Oswald Mosely was sent abroad to appeal to the “common destiny of the British race.” In order to politically integrate the increased importance of the Dominions, Parliament passed the “New Acts of Union (1943), the most significant renovation of Parliament since the Scottish and English Parliaments combined in 1707. Westminster would receive a new “middle house”, the Imperial Chamber elected by voters on the British Isles and and Dominions: South Africa, Australia, New Zealand, and Canada.5 The Imperial Minister (IM) ran His Majesty’s Imperial Government, the majority IMPs of which controlled the War Office, Foreign Office, Indian Office (appointed), Treasury, and Trade Ministry. The lower house governed local affairs, as did the Dominion Governments.
So it was that Macmillan became the first Imperial Prime Minister, a man whom fate shaped for its own devices. By the time Soviet-German War ground to a stalemate in Moscow in in the winter of 1944, real British GDP growth experienced an annual, consecutive growth of 8%. Intensive investment in science and technology produced the first frontline squadron of Gloster Meteor jets and the atom bomb by new years of 1944, one year before America and Germany. A British nuclear demonstration over Russia’s remote tundra forced the peace of the Lisbon Conference in 1945 along the Kursk Demarcation Line (KDL).6 The USSR, resupplied by the United States7, posed a source of permanent insecurity to the Reich’s eastern frontier.8 Concerned by the frozen conflict to his East, hemmed in to the West by the Royal Navy, and and contained in Eurasia and the Caucasus by British control over Iraq, Iran, Suez, and the Levant; Hitler was forced to sign favorable trade terms for his European Empire with Britain. The United States remained powerful in the Western Hemisphere, but dared not venture to exert its influence past European Russia.
The British Empire occupied the role of a global balancing power, courted by all, but answerable to none. Westminster, revived and reconstituted, turned its attention to the “factors of American primacy.” It is at this point we must turn to the biopolitical program of the Macmillan era, the so-called “selective breeding” miracle that expanded by Empire’s Anglo-Saxon population to 130 million by 1970, and raised the average IQ by 3 points per generation.

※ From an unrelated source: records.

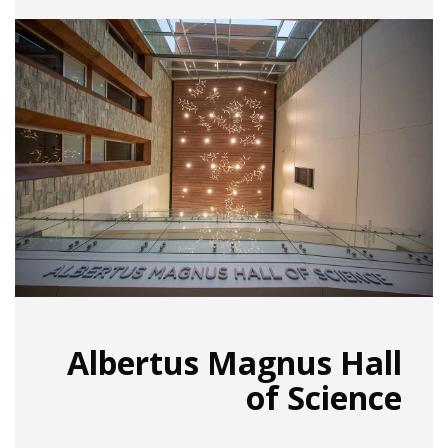
Albertus Magnus Hall
of Science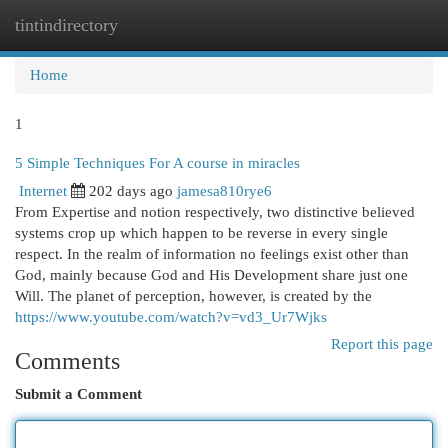
tintindirectory
Togg
navi
Home
1
5 Simple Techniques For A course in miracles
Internet
202 days ago
jamesa810rye6
From Expertise and notion respectively, two distinctive believed
systems crop up which happen to be reverse in every single
respect. In the realm of information no feelings exist other than
God, mainly because God and His Development share just one
Will. The planet of perception, however, is created by the
https://www.youtube.com/watch?v=vd3_Ur7Wjks
Report this page
Comments
Submit a Comment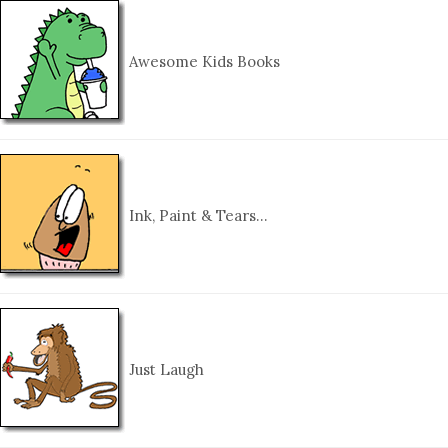
Awesome Kids Books
Ink, Paint & Tears…
Just Laugh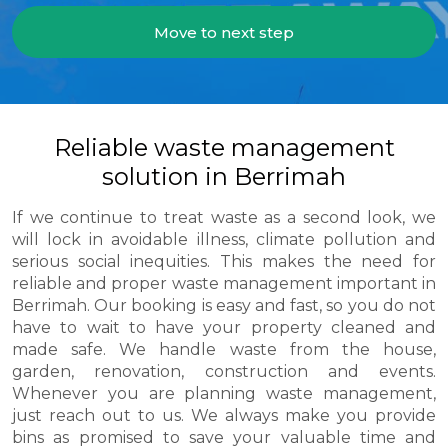
Move to next step
Reliable waste management
solution in Berrimah
If we continue to treat waste as a second look, we
will lock in avoidable illness, climate pollution and
serious social inequities. This makes the need for
reliable and proper waste management important in
Berrimah. Our booking is easy and fast, so you do not
have to wait to have your property cleaned and
made safe. We handle waste from the house,
garden, renovation, construction and events.
Whenever you are planning waste management,
just reach out to us. We always make you provide
bins as promised to save your valuable time and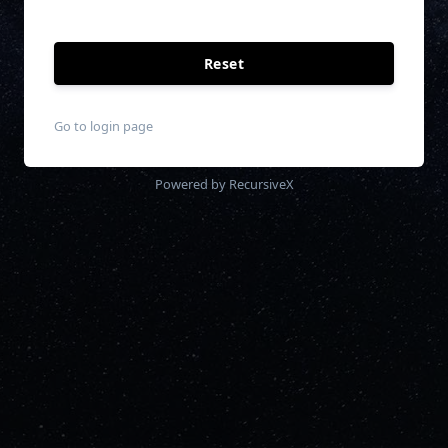
Reset
Go to login page
Powered by RecursiveX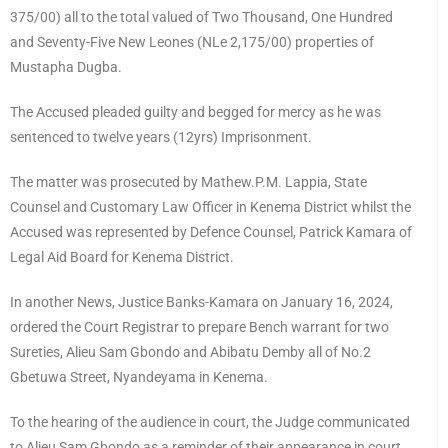
375/00) all to the total valued of Two Thousand, One Hundred
and Seventy-Five New Leones (NLe 2,175/00) properties of
Mustapha Dugba.
The Accused pleaded guilty and begged for mercy as he was
sentenced to twelve years (12yrs) Imprisonment.
The matter was prosecuted by Mathew.P.M. Lappia, State
Counsel and Customary Law Officer in Kenema District whilst the
Accused was represented by Defence Counsel, Patrick Kamara of
Legal Aid Board for Kenema District.
In another News, Justice Banks-Kamara on January 16, 2024,
ordered the Court Registrar to prepare Bench warrant for two
Sureties, Alieu Sam Gbondo and Abibatu Demby all of No.2
Gbetuwa Street, Nyandeyama in Kenema.
To the hearing of the audience in court, the Judge communicated
to Alieu Sam Gbondo as a reminder of their appearance in court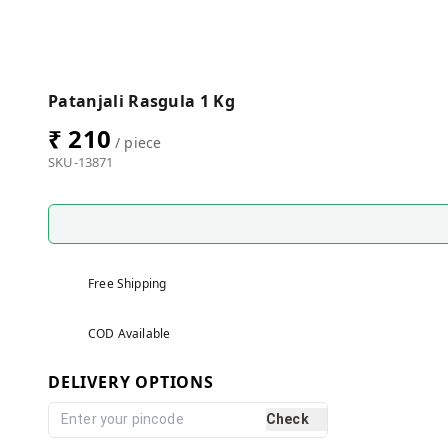
Patanjali Rasgula 1 Kg
₹ 210
/ piece
SKU-13871
Free Shipping
COD Available
DELIVERY OPTIONS
Check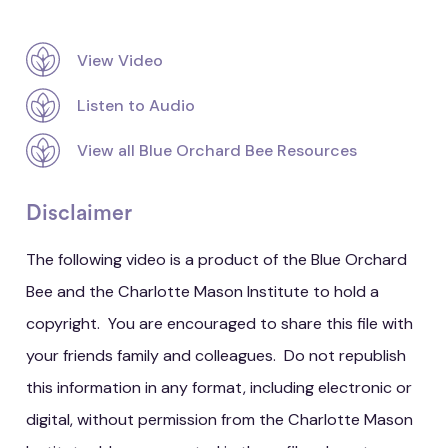
View Video
Listen to Audio
View all Blue Orchard Bee Resources
Disclaimer
The following video is a product of the Blue Orchard
Bee and the Charlotte Mason Institute to hold a
copyright. You are encouraged to share this file with
your friends family and colleagues. Do not republish
this information in any format, including electronic or
digital, without permission from the Charlotte Mason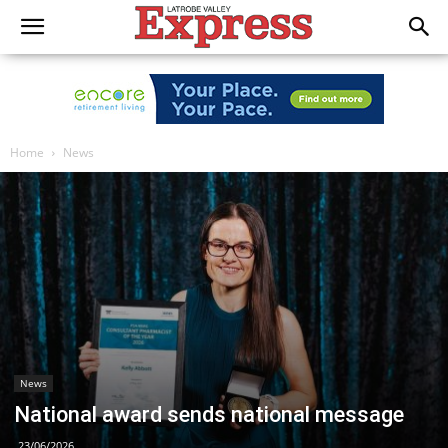
Home
News
News
National award sends national message
23/06/2026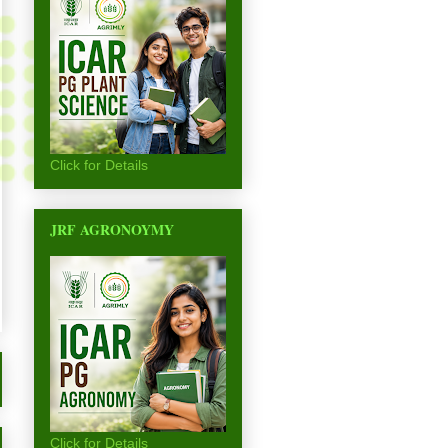
Click for Details
JRF AGRONOYMY
Click for Details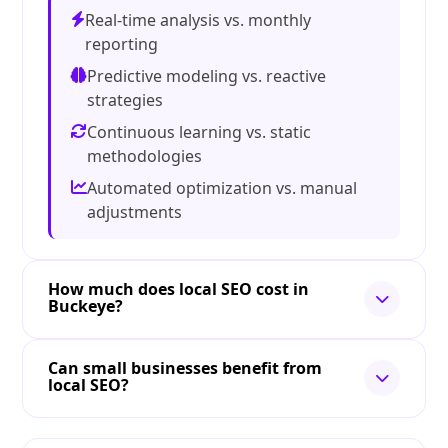
Real-time analysis vs. monthly
reporting
Predictive modeling vs. reactive
strategies
Continuous learning vs. static
methodologies
Automated optimization vs. manual
adjustments
How much does local SEO cost in
Buckeye?
Can small businesses benefit from
local SEO?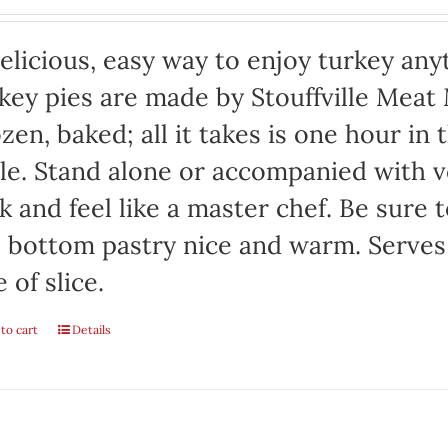
elicious, easy way to enjoy turkey any
key pies are made by Stouffville Meat
zen, baked; all it takes is one hour in
le. Stand alone or accompanied with v
k and feel like a master chef. Be sure 
 bottom pastry nice and warm. Serves
e of slice.
to cart
Details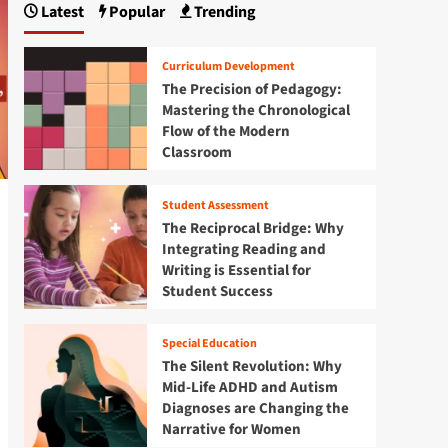
Latest
Popular
Trending
Curriculum Development
The Precision of Pedagogy:
Mastering the Chronological
Flow of the Modern
Classroom
Student Assessment
The Reciprocal Bridge: Why
Integrating Reading and
Writing is Essential for
Student Success
Special Education
The Silent Revolution: Why
Mid-Life ADHD and Autism
Diagnoses are Changing the
Narrative for Women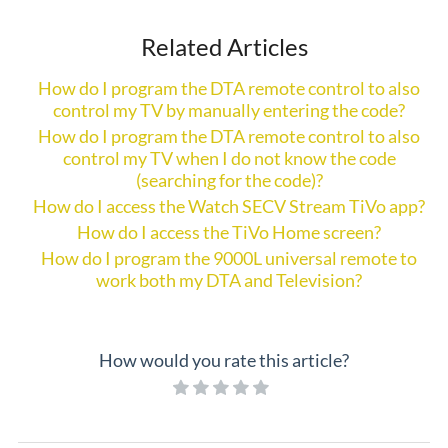
Related Articles
How do I program the DTA remote control to also
control my TV by manually entering the code?
How do I program the DTA remote control to also
control my TV when I do not know the code
(searching for the code)?
How do I access the Watch SECV Stream TiVo app?
How do I access the TiVo Home screen?
How do I program the 9000L universal remote to
work both my DTA and Television?
How would you rate this article?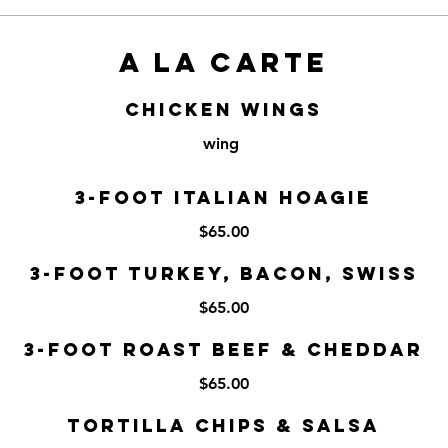
A LA CARTE
Chicken Wings
wing
3-Foot Italian Hoagie
$65.00
3-Foot Turkey, Bacon, Swiss
$65.00
3-Foot Roast Beef & Cheddar
$65.00
Tortilla Chips & Salsa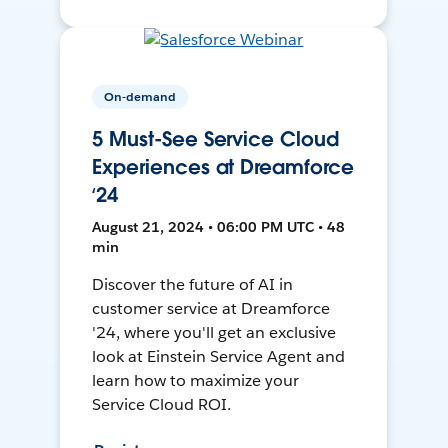
On-demand
5 Must-See Service Cloud
Experiences at Dreamforce
‘24
August 21, 2024 • 06:00 PM UTC • 48
min
Discover the future of AI in
customer service at Dreamforce
'24, where you'll get an exclusive
look at Einstein Service Agent and
learn how to maximize your
Service Cloud ROI.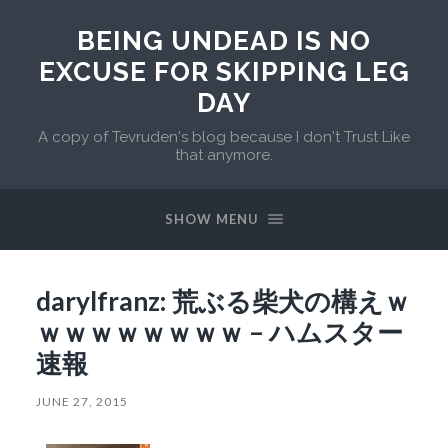
BEING UNDEAD IS NO
EXCUSE FOR SKIPPING LEG
DAY
A copy of Tevruden's blog because I don't Trust Like
that anymore.
SHOW MENU
darylfranz: 荒ぶる柴犬の構えｗ
ｗｗｗｗｗｗｗｗ – ハムスター
速報
JUNE 27, 2015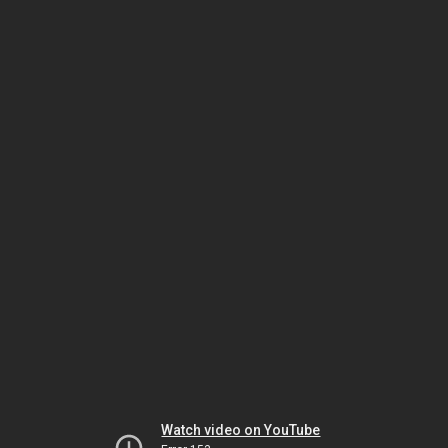
Watch video on YouTube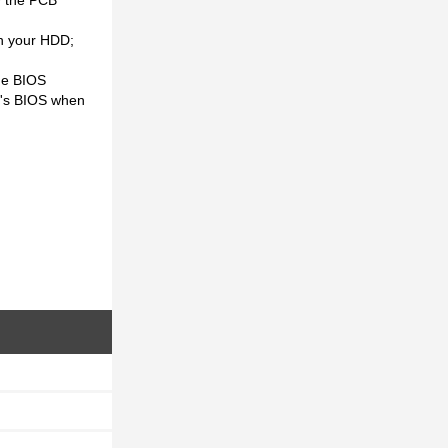
th your HDD;
he BIOS
CB's BIOS when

One has to understand the entire generation of British political elites were utterly incapable of dealing cogently with reality, with Chamberlin’s faction the least delusional and Churchill the most. Since I didn’t want to distract from the exploration of realpolitik options at the time with a “fascist” wish fulfilment fantasy, I demoted Mosely to a PR ambassador from the centre to the right, much like Mussolini’s employment of Evola to liaise with hardline German elements. Mcmillan was the least implausible option.